Barthelasse secoua la tête par un geste énergique.
- C'est justement parce qu'il ne s'est pas senti assez compromis qu'il s'en vatt, s'écria-t-il; s'il avait vu qu'il ne pouvait aller nulle part, il serait resté avec nous.
- Ça, c'est une idée.
- Et une bonne, encore.
- Enfin, il s'en va, dit Frédéric pour prévenir une discussion inutile.
- Eh bien, zut, s'écria Raphaëlle, il nous embêtait, à la fin!
- C'est comme ça que tu le prends? fit Frédéric étonné.
- Faut-il s'en faire mourir? Il était devenu si hargneux qu'on ne pouvait plus vivre avec lui.

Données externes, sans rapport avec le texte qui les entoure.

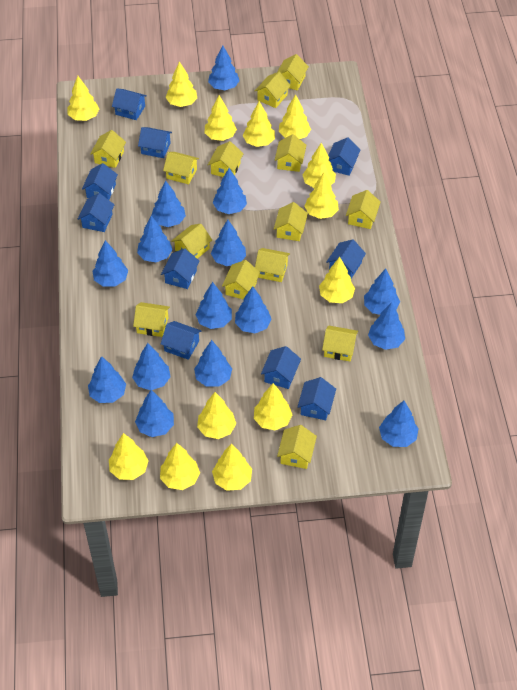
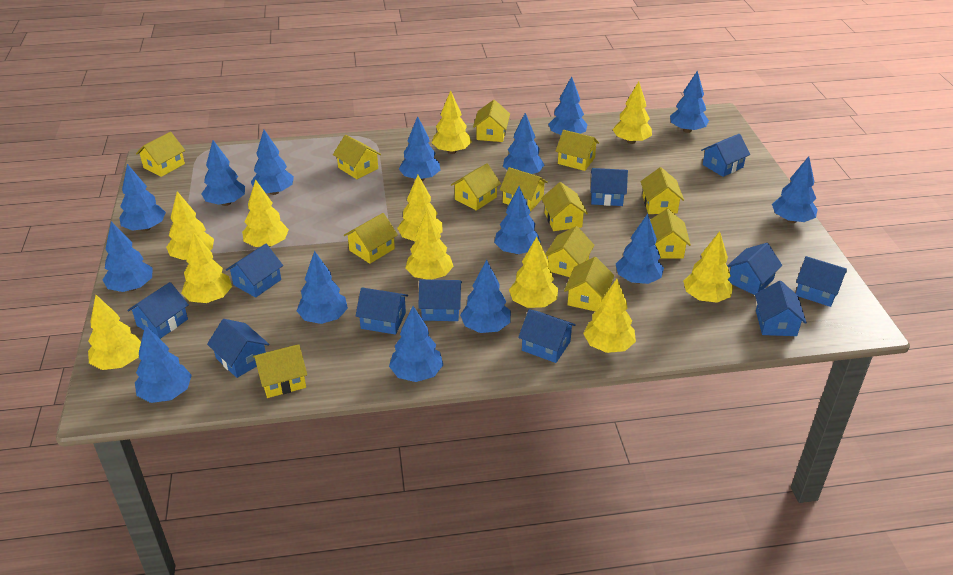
blue house: [78,193,114,232] [82,163,118,200] [112,89,147,120] [138,127,172,158] [161,248,200,289] [161,321,201,360] [261,346,301,389] [298,377,336,420] [326,239,366,279] [328,137,360,176] = 10 -> [127,282,189,339] [207,319,269,378] [226,244,283,298] [356,287,408,335] [418,279,462,321] [518,309,576,363] [591,168,628,206] [701,134,750,177] [727,243,782,295] [755,281,807,336] [796,256,847,307] = 11
yellow house: [90,130,126,168] [133,302,170,337] [163,152,199,184] [171,224,212,259] [208,141,244,177] [222,260,260,300] [255,72,291,108] [255,248,290,282] [274,202,308,241] [275,134,306,172] [277,54,309,90] [277,425,317,469] [322,325,358,361] [346,190,381,229] = 14 -> [136,132,185,177] [253,344,307,398] [333,135,381,179] [344,213,398,264] [451,163,501,211] [473,100,510,142] [500,167,548,212] [541,182,588,231] [545,226,595,277] [556,130,599,171] [564,257,614,312] [641,167,684,214] [650,209,691,259] = 13
yellow tree: [68,76,99,121] [109,433,149,480] [160,443,200,490] [165,61,197,107] [197,392,236,439] [204,95,237,141] [212,444,252,491] [242,101,275,147] [254,383,292,430] [279,94,311,139] [302,143,336,188] [304,173,339,219] [319,257,355,303] = 13 -> [88,295,141,370] [166,191,214,260] [181,232,232,303] [242,179,289,247] [397,175,442,242] [405,210,453,280] [432,90,472,154] [509,237,558,308] [583,279,636,353] [613,81,652,144] [683,231,733,303] = 11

- Ce n'est pas là la question, fit Frédéric; il s'agit de savoir si nous pourrons vivre sans lui.
- Et comment? dit Barthelasse.
- Nous le remplacerons par un autre, dit Raphaëlle; il n'y a pas qu'un président au monde; j'y ai pensé.
- Il n'y en a pas beaucoup d'aussi bons que celui-là, dit Barthelasse.

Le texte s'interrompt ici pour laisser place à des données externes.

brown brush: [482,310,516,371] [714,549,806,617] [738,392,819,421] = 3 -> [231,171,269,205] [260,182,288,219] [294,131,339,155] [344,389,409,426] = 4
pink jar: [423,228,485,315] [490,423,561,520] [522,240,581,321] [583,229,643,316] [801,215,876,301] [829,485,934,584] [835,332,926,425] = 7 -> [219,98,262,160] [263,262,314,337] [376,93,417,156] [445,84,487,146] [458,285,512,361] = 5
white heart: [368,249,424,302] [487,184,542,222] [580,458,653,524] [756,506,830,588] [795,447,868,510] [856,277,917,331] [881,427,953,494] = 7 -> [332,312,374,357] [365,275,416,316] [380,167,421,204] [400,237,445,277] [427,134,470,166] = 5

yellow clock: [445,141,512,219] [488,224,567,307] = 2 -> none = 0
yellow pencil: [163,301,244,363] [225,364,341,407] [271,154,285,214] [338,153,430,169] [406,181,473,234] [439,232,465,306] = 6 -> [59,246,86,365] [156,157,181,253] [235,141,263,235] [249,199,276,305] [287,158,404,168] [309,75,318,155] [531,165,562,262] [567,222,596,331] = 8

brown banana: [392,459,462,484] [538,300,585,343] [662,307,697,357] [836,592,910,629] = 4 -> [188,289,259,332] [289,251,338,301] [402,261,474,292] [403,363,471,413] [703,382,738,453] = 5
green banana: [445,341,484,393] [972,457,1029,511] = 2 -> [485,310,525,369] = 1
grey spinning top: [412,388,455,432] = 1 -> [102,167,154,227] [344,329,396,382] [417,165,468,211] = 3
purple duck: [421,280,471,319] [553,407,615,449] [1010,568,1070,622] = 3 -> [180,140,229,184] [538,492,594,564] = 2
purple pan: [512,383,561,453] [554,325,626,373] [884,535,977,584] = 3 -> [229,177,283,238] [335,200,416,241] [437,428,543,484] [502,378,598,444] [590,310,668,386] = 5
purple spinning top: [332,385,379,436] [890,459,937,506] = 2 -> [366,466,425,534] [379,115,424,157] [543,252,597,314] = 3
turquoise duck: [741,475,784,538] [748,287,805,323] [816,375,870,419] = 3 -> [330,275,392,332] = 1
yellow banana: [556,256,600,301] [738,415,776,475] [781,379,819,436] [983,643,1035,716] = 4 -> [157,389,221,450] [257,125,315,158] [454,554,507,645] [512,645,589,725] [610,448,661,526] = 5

- Et où vois-tu cet autre? demanda Frédéric.
- A la Chambre.
- Ce n'est pas M. de Cheylus?
- Au contraire, c'est lui, et c'est pour cela que je l'ai fait venir; je lui ai inventé une belle histoire, et il accepte si Adeline se retire.
- On va nous tomber sur le dos, et il ne pourra pas nous défendre.
- Pourquoi ne le pourrait-il pas? On se montre souvent plus complaisant pour ses adversaires que pour ses amis. C'est la raison qui m'a fait penser à M. de Cheylus, quand j'ai vu qu'un jour ou l'autre le Puchotier nous manquerait, et voilà pourquoi je l'ai fait venir. J'ajoute, pour vous mettre de belle humeur, qu'il se contentera de douze mille francs au lieu des trente-six mille que nous coûte le Puchotier; je lui ai dit que c'était parce que nous ne pouvions plus payer cette somme qu'Adeline se retirait.